立ち読み広告 2008.3/vol.10-No.12

本当の「愛」の意味を知っていますか?
 1月11日、『広辞苑』の第六版が発売された。前回から10年ぶりの大改訂である。今回の新収項目は約1万。
 どんな言葉が収録されるのかについて、発売前からずいぶん話題になっていた。たとえば「いけ面」「癒し系」「逆切れ」などの現代語、「クレーマー」や「スキミング」などのカタカナ語、「ICタグ」や「ADSL」「ファイアウォール」などのIT用語が収録された。
 なかでも「いけ面」について、「『めん』は『面(顔)』じゃなくて『men』だろう」なんて議論がネット等で交わされた。「めっちゃ」や「さくっと」「うざい」などが、『広辞苑』に収録するほど定着しているのかどうか、なんていう意見もある。いずれにしても、収録する・しないがこれだけ注目されるのも、『広辞苑』の権威を誰もが認めているからだろう。
 発売日、1月11日の朝刊第5面に『広辞苑』の全面広告。これにはうならされた。上半分あまりはドリームズ・カム・トゥルーの吉田美和がマイクを持って歌う横顔の写真。空間部分に大きく「愛」とあり、その下に「には、どういう意味があるんだろう。吉田美和」と続く。下段は「ことばには、意味がある。」のコピーと広辞苑の背表紙ほかのシンプルな構成。
 吉田美和の「愛にはどういう意味があるんだろう」というつぶやきが胸を打つ。
 2007年9月、吉田は事実婚のパートナーだった映像ディレクターの末田健を胚細胞腫瘍で亡くした。また、ドリカムには、大ヒットした『LOVE LOVE LOVE』という曲のほか、たくさんのラブソングがある。その吉田に「愛」という言葉を語らせている。
 読者はこの広告を見た瞬間、吉田と末田の「愛」について考えただろうし、ドリカムのこれまでの数々の曲について思いをはせただろう。写真の中の吉田の声が、読者の頭のなかで聞こえたはずだ。

健闘する紙の辞書

 それはさておき、『広辞苑』は売れ行きも好調だ。版元は初回30万部を予定していたというが、書店からの注文は34万部。

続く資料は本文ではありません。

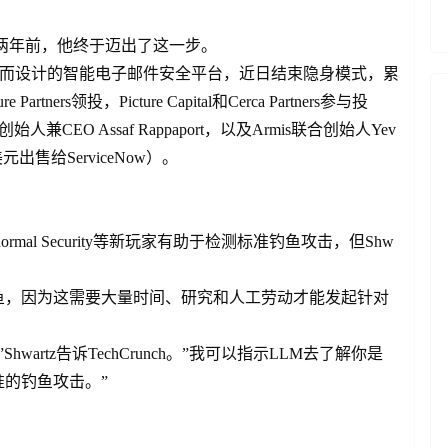
司，两年前，他终于迈出了这一步。
攻击而设计的智能电子邮件安全平台，近日结束隐身模式，累
rtners领投，Picture Capital和Cerca Partners参与投
EO Assaf Rappaport，以及Armis联合创始人Yev
.5亿美元出售给ServiceNow）。
bnormal Security等新玩家有助于检测标准钓鱼攻击，但Shw
鱼，因为这需要大量时间、研究和人工劳动才能发起针对
artz告诉TechCrunch。”我可以指示LLM去了解你是
的钓鱼攻击。”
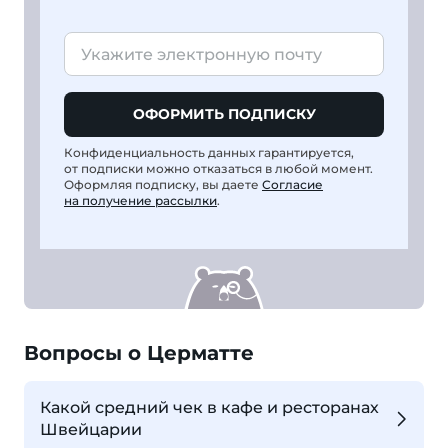
ОФОРМИТЬ ПОДПИСКУ
Конфиденциальность данных гарантируется,
от подписки можно отказаться в любой момент.
Оформляя подписку, вы даете
Согласие
на получение рассылки
.
Вопросы о Церматте
Какой средний чек в кафе и ресторанах
Швейцарии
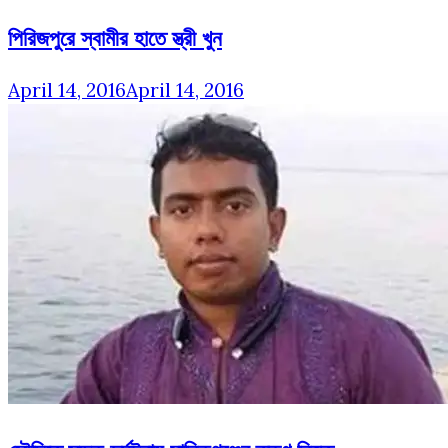
পিরিজপুরে স্বামীর হাতে স্ত্রী খুন
April 14, 2016
April 14, 2016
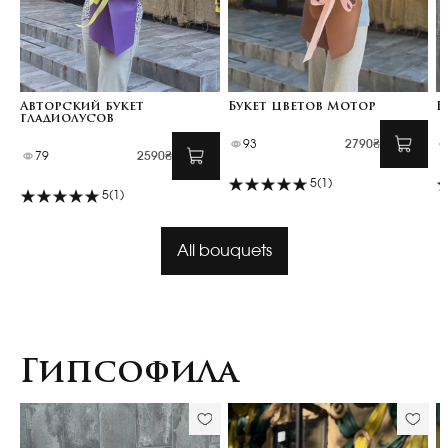
Авторский букет
Букет цветов Мотор
Б
гладиолусов
93
2790₴
79
2590₴
5
(1)
5
(1)
All bouquets
Гипсофила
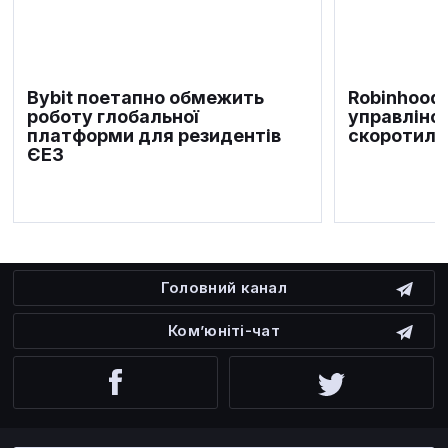
Bybit поетапно обмежить
Robinhood
роботу глобальної
управлінс
платформи для резидентів
скоротила
ЄЕЗ
Головний канал
Ком’юніті-чат
Facebook
Twitter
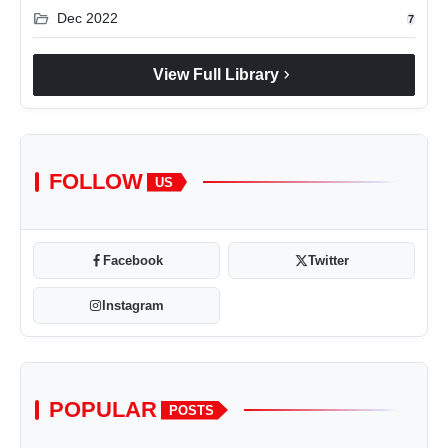
folder_open
Dec 2022
7
chevron_right
View Full Library
FOLLOW
US
Facebook
Twitter
Instagram
POPULAR
POSTS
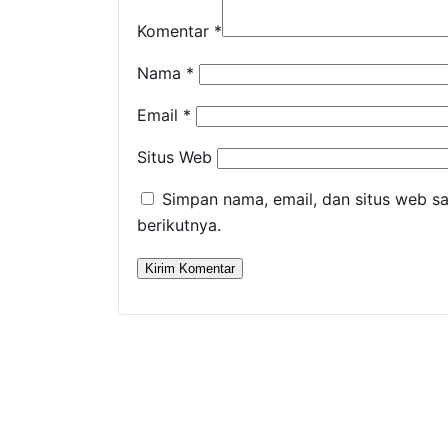
Komentar
*
Nama
*
Email
*
Situs Web
Simpan nama, email, dan situs web s
berikutnya.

ふだんはあまり岩波書店の本を置いていない中小の店でも、『広辞苑』だけは積んでいたりする。
 『広辞苑』第六版発売と前後して、紙の辞書に関する話題も多い。たとえば昨年、中改訂を行った平凡社の『世界大百科事典』全34巻は初版を売り切って重版待ち。新潮社の『新潮日本語漢字辞典』も昨年9月の発売以来、順調に版を重ねている。三省堂は『広辞苑』第六版発売の前日に『三省堂国語辞典』(通称「さんこく」)の第六版を発売したが、これも売れ行き好調。辞書はすっかり電子の時代のように思われていたが、どっこい紙の辞書も健闘している。
 そういえば「立命館メソッド」なるものをご存知だろうか。立命館小学校では1年生から児童に辞書を引かせる授業をしている。とにかくどんどん引かせる。引いたページには付箋を貼る。児童の辞書は付箋で膨らみ、あっという間にボロボロになる。それと比例して、児童の好奇心ややる気は上昇、学力も伸びるというのである。
 紙の辞書は衰退するという見方もあるが、共存共栄していくのではないか。いや、そうあってほしい。